Research has also linked circadian disruption to higher rates of depression and anxiety, which are themselves independent risk factors for cardiovascular disease. At the molecular level, misalignment can affect clock genes that regulate metabolic pathways in the liver, pancreas, and cardiovascular system, potentially contributing to inflammation, insulin resistance, and dysregulation of blood pressure.

What This Means for Night Owls

The study’s authors emphasize that their findings should not be interpreted as a reason for evening types to feel helpless about their cardiovascular health. To the contrary, the results highlight that interventions targeting the specific risk factors measured by Life’s Essential 8 may be particularly beneficial for this population.

For night owls concerned about heart health, the data suggest focusing on the factors that showed the strongest associations with chronotype: avoiding tobacco and secondhand smoke, maintaining adequate sleep duration despite schedule challenges, managing blood glucose through diet and activity, maintaining a healthy weight, and eating a nutritious diet. Blood pressure and cholesterol showed weaker associations with chronotype, suggesting these may be less influenced by sleep timing preferences.

The association between evening chronotype and poor cardiovascular health was notably stronger among women than among men in this study, with women showing a 96% higher prevalence of poor overall scores than men did (67%). This suggests that interventions may need to account for sex differences in how chronotype affects health behaviors.

Study Strengths and Limitations

The research benefits from its large sample size, long follow-up period, and use of objective measurements for several health factors, including blood pressure, blood lipids, and blood glucose.
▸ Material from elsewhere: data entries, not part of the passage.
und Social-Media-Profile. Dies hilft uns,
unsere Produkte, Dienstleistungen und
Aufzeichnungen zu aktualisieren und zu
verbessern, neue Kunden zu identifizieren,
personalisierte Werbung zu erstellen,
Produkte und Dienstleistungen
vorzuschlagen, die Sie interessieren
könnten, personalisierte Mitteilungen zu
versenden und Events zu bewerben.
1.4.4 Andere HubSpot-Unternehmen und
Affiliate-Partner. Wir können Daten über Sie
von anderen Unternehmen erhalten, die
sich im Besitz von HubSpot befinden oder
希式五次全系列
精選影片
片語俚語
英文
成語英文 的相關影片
The prospective design, following participants forward in time from baseline, strengthens the ability to draw conclusions about temporal relationships between chronotype and subsequent disease.
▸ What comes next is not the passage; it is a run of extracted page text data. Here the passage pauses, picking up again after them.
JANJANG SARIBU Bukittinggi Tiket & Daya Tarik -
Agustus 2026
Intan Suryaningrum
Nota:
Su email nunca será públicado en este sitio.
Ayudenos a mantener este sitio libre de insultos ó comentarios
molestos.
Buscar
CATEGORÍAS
However, the study has limitations. Chronotype was assessed with a single question rather than a comprehensive questionnaire, though this measure has been validated against longer instruments. The UK Biobank population is predominantly White and healthier than the general population, which may limit generalizability. Additionally, because both chronotype and the Life’s Essential 8 components were measured at the same time point, the study cannot definitively establish that chronotype preceded the development of poor health behaviors.

The Bottom Line

This research adds to growing evidence that when we sleep matters for health, not just how long we sleep. For the millions of adults who naturally gravitate toward late nights, the findings offer both a warning and a reassurance. Evening chronotype does appear to be associated with increased cardiovascular risk, but this risk is not inevitable. By paying particular attention to smoking avoidance, sleep adequacy, weight management, and other components of cardiovascular health, night owls may be able to substantially reduce or eliminate the excess risk associated with their sleep timing preferences.

The study’s authors conclude that evening chronotype should be considered a clinically relevant factor when developing cardiovascular disease prevention strategies, with targeted promotion of healthy behaviors among people who identify as night owls.

Reference: Kianersi S, Potts KS, Wang H, Sofer T, Noordam R, Rutter MK, Rexrode K, Redline S, Huang T. Chronotype, Life’s Essential 8, and Risk of Cardiovascular Disease: A Prospective Cohort Study in UK Biobank. J Am Heart Assoc. 2026;15:e044189.